Drug traffickers as a threat became an issue for us with the Guadalajara Cartel, starting with the wars between the Arellano Félix Organization [also known as the Tijuana Cartel], “El Güero” Palma [Héctor Luis Palma Salazar], and others. And it definitely became a big issue 12 years ago when [former] President Felipe Calderón declared that the war [against drugs] had failed.
IC: What do you think about the show’s creators choosing that time period in Mexico’s history?
TH: I think it was a great choice because the Guadalajara Cartel is Mexico’s first cartel. While we have a century-long history in the drug trade, especially along the US border — because let’s not forget that they’re the ones doing tons of drugs — [until the Guadalajara cartel] it used to be all local farmers with very low production levels.
With the Guadalajara Cartel, we see a cartel as we think of them in modern terms: a structured group with a hierarchy where there is production, distribution, collection, contacts, storage, people who take care of the product, armed security, technology, basically a company. That period is when it all began, when our sad drug trafficking history began.
IC: Caro Quintero was a pioneer who created an empire from nothing, but his thirst for power was also his downfall.
TH: Obviously if you start a business that makes millions of dollars, you’re going to get rich. That’s why drug trafficking still attracts so many people, and not just from classes with lower incomes. In Mexico, people who already have money get richer by doing business either directly or indirectly with drug traffickers.
For example, we have the scandal where HSBC was accused of laundering drug money.

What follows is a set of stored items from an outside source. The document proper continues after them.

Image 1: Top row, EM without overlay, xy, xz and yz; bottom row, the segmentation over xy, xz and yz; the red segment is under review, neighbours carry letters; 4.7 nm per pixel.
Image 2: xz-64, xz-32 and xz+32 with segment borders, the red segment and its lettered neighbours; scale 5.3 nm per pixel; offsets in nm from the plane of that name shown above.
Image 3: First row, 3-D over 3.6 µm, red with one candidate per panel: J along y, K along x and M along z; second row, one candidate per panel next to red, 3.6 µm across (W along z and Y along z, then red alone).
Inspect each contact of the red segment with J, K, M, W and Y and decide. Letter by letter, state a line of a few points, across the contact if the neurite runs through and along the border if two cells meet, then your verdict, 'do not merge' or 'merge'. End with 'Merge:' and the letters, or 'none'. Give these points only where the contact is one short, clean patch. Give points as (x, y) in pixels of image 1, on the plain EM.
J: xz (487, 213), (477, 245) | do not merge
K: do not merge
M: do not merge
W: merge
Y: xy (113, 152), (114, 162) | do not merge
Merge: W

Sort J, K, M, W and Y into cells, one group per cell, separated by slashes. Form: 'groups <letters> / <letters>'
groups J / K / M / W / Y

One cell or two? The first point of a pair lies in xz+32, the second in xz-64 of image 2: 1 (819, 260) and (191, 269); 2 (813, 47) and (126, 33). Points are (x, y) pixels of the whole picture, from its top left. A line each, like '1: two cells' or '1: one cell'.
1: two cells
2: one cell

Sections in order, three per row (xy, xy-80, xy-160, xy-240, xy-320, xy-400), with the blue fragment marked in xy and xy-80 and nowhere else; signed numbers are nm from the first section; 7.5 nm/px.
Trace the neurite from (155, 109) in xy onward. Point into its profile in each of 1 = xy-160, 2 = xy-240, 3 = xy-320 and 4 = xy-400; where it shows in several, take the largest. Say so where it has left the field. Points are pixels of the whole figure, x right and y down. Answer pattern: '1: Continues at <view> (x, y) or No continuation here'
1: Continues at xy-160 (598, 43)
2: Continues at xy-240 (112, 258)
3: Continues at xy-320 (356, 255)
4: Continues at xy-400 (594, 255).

I doubt very much that the bank’s executives were street children who watched TV and wanted to get involved in the drug trade and launder money. This is about the ability of money and power to corrupt. (We see) the famous people behind drug trafficking, but we have no idea who is pulling the strings.
IC: How does organized crime impact Mexico, and what do you think about the approaches of its different governments?
TH: The drug trafficking issue is complex and has many factors, but one of the problems is that there is no social mobility in Mexico. When my father was young, if you got a college degree, you could make it to a different [economic] level in life and change your social position. Now, organized crime — especially drug trafficking — is what creates the most mobility in the country. It’s brutal.
That, plus corruption and impunity, is the perfect breeding ground to send a country, almost blindly, into the grip of crime.
IC: That’s a discouraging outlook.
TH: It is a discouraging outlook, but what’s encouraging about it is that people don’t want to live that way. I think that, today, Mexicans have a tremendous opportunity to change things, but society has to change them. This is not a job just for the government.
IC: Which time period would you portray in season five of Narcos?
TH: The creator of the series told me that drug trafficking in Mexico has so many important moments and so many protagonists that we could do five seasons [just in this country]. I would go by our six-year presidential terms, each one with a different key figure: the Arellano Félix Organization, El Güero, El Señor de los Cielos [Amado Carrillo Fuentes, former head of the Juarez Cartel]. Then we would do those who took their places: the powerful El Chapo, the Beltrán Leyva Organization, followed by the crazy part, when the Gulf Cartel and the Zetas got into it with each other, and then the last stage happening now.